A U.S. magistrate judge who rejected Climo’s bid for release in August said the Feuerkrieg Division “encourages, and may even commit, violent attacks on people of the Jewish religion, homosexuals, African-Americans and federal infrastructures.”

The FBI alleged that Climo told an informant of detailed plans to attack a synagogue near his Las Vegas home and compiled a journal with sketches of attacks on a Las Vegas LGBTQ bar or a McDonald’s restaurant.

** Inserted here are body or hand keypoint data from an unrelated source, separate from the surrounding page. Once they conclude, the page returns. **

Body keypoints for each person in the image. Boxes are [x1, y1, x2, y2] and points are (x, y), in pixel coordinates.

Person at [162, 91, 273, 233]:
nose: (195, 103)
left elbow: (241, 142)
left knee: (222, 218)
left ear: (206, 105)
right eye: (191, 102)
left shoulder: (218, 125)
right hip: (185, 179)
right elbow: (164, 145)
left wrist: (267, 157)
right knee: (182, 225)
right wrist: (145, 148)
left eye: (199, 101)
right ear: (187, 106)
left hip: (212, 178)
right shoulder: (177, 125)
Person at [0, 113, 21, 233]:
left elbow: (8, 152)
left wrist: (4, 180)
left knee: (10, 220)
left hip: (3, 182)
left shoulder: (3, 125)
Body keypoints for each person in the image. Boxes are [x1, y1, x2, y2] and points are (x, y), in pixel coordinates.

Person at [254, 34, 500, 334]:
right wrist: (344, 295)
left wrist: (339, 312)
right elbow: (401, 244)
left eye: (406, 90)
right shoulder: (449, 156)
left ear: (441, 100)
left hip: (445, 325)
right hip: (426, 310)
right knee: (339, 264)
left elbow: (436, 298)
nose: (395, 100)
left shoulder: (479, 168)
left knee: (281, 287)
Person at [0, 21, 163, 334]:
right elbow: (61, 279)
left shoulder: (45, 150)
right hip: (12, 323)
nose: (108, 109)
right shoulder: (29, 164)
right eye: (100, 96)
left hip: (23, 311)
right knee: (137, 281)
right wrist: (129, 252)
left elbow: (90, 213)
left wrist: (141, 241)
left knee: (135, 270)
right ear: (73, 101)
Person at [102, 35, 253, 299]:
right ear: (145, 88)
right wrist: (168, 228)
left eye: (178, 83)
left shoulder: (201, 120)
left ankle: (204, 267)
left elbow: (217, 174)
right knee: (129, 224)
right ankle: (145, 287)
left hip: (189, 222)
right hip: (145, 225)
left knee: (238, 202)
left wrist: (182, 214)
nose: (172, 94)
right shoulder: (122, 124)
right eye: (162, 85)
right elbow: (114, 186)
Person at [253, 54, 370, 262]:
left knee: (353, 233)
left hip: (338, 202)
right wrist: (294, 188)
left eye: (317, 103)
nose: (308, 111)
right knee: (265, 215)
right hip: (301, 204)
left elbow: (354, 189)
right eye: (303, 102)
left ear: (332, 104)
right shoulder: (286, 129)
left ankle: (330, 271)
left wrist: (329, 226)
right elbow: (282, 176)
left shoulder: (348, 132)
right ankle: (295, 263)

Climo described the McDonald’s attack as a suicide mission, and he “had very specific plans about attacking one specific synagogue near his house,” the magistrate judge wrote, including “wanting to light an incendiary device and having others join him to shoot people as they came out.”

Earlier incident

In 2016, Climo appeared in a local TV news segment wearing a tactical vest, armed with an AR-15-style assault rifle and four 30-round magazines while “patrolling” a residential street in northwest Las Vegas. He told a reporter he was forming his own neighborhood watch. In an updated segment, Climo called off the watch after community objections.

Police have said he was not arrested at that time because Nevada does not prohibit people from openly carrying firearms.

The FBI confiscated an AR-15 assault-style weapon and a bolt-action rifle from Climo’s home when he was arrested last year. Agents reported finding hand-drawn schematics and component parts of a destructive device, including flammable liquids, oxidizing agents and circuit boards.

The Review-Journal’s previous attempts to reach Climo’s family have been unsuccessful.

The Associated Press and Review-Journal staff writer Katelyn Newberg contributed to this report.